TEXTABSCHNITT
Die ersten Landräte im Kreis Ahrweiler an der Grenze zwischen Adelsprivilegien und Bildungsbürgertum

Die ersten Landräte im Kreis Ahrweiler an der Grenze zwischen Adelsprivilegien und Bildungsbürgertum

Hans Warnecke

Wer heute im Landkreis Ahweiler lebt, kann zu Recht davon ausgehen, daß die Mitarbeiter der Kreisverwaltung sich für ihre jeweilige Aufgabe qualifiziert haben. Der öffentliche Dienst kennt von dieser Voraussetzung keine Ausnahmen. Den Nachweis der Eignung muß jeder und jede erbringen, vom Landrat bis zum Hausmeister. Dabei zählt es heute nicht zu den bei einer Einstellung notwendigen Kriterien, ob einer aus einer ganz bestimmten Familie stammt oder über nachweisbar erhebliche finanzielle Mittel verfügt. Sollten solche Dinge bei einer Personalentscheidung eine Rolle spielen, wäre die Presse und die jeweilige Opposition zu Recht an einer lückenlosen Aufklärung interessiert. Was heute wie selbstverständlich zu einer demokratisch gewählten Kommunalverwaltung gehört, ist das Ergebnis eines langen Weges, an dessen Anfang völlig andere Vorstellungen für die Besetzung etwa einer Landratsstelle standen.

WAS ZU TUN IST
Bitte schreiben Sie den Text über die ersten Landräte im Kreis Ahrweiler oben vollständig und wortgetreu ab.

DATEN
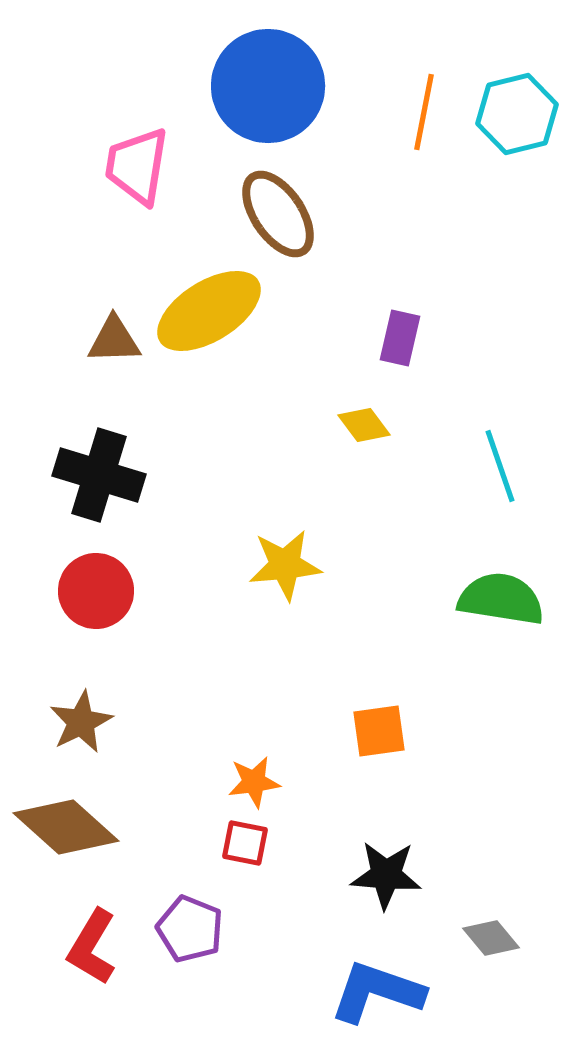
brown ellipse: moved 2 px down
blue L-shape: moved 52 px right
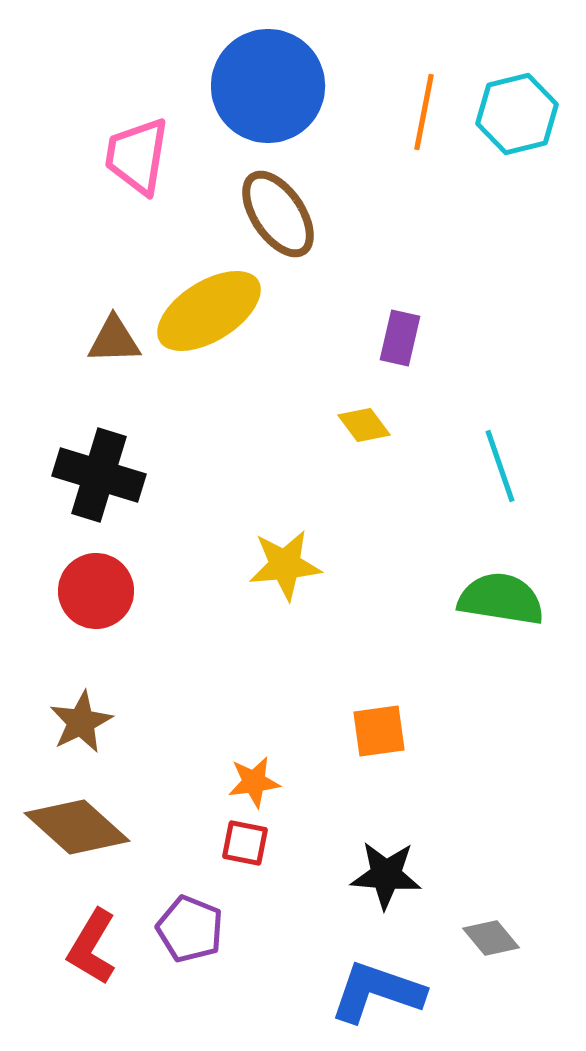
pink trapezoid: moved 10 px up
brown diamond: moved 11 px right
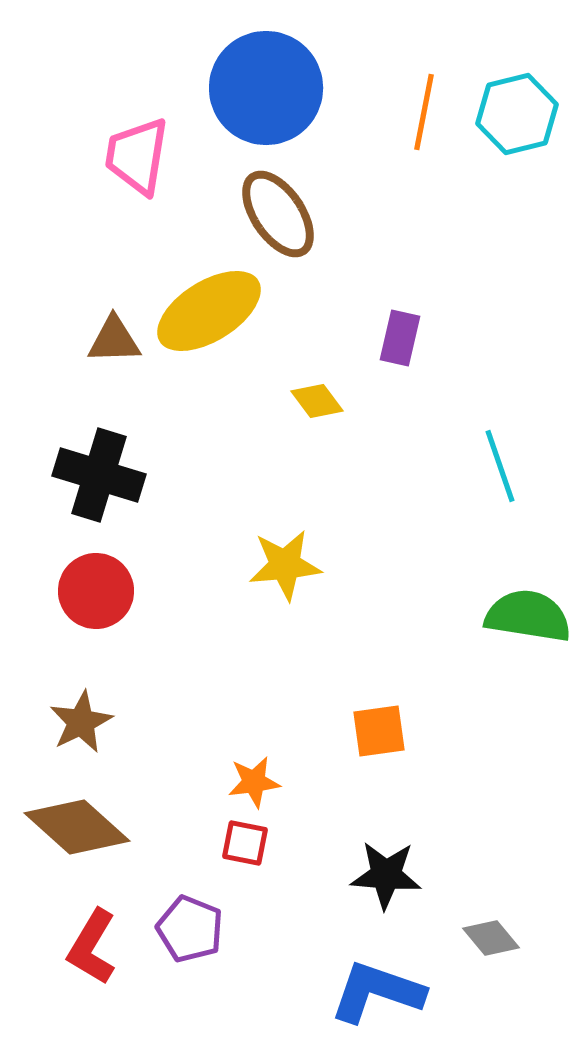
blue circle: moved 2 px left, 2 px down
yellow diamond: moved 47 px left, 24 px up
green semicircle: moved 27 px right, 17 px down
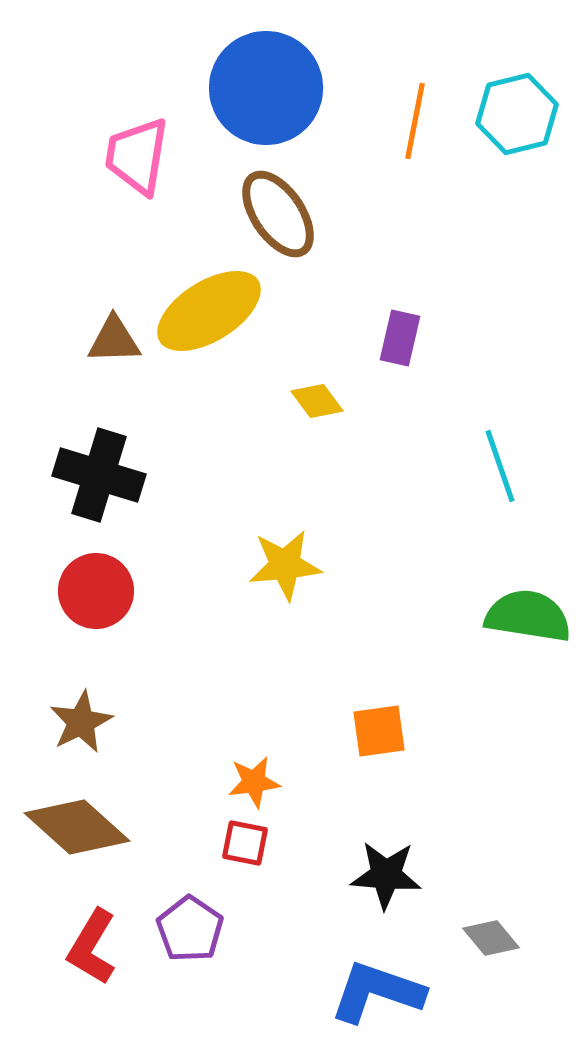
orange line: moved 9 px left, 9 px down
purple pentagon: rotated 12 degrees clockwise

ANTWORT
Die ersten Landräte im Kreis Ahrweiler an der Grenze zwischen Adelsprivilegien und Bildungsbürgertum

Die ersten Landräte im Kreis Ahrweiler an der Grenze zwischen Adelsprivilegien und Bildungsbürgertum

Hans Warnecke

Wer heute im Landkreis Ahweiler lebt, kann zu Recht davon ausgehen, daß die Mitarbeiter der Kreisverwaltung sich für ihre jeweilige Aufgabe qualifiziert haben. Der öffentliche Dienst kennt von dieser Voraussetzung keine Ausnahmen. Den Nachweis der Eignung muß jeder und jede erbringen, vom Landrat bis zum Hausmeister. Dabei zählt es heute nicht zu den bei einer Einstellung notwendigen Kriterien, ob einer aus einer ganz bestimmten Familie stammt oder über nachweisbar erhebliche finanzielle Mittel verfügt. Sollten solche Dinge bei einer Personalentscheidung eine Rolle spielen, wäre die Presse und die jeweilige Opposition zu Recht an einer lückenlosen Aufklärung interessiert. Was heute wie selbstverständlich zu einer demokratisch gewählten Kommunalverwaltung gehört, ist das Ergebnis eines langen Weges, an dessen Anfang völlig andere Vorstellungen für die Besetzung etwa einer Landratsstelle standen.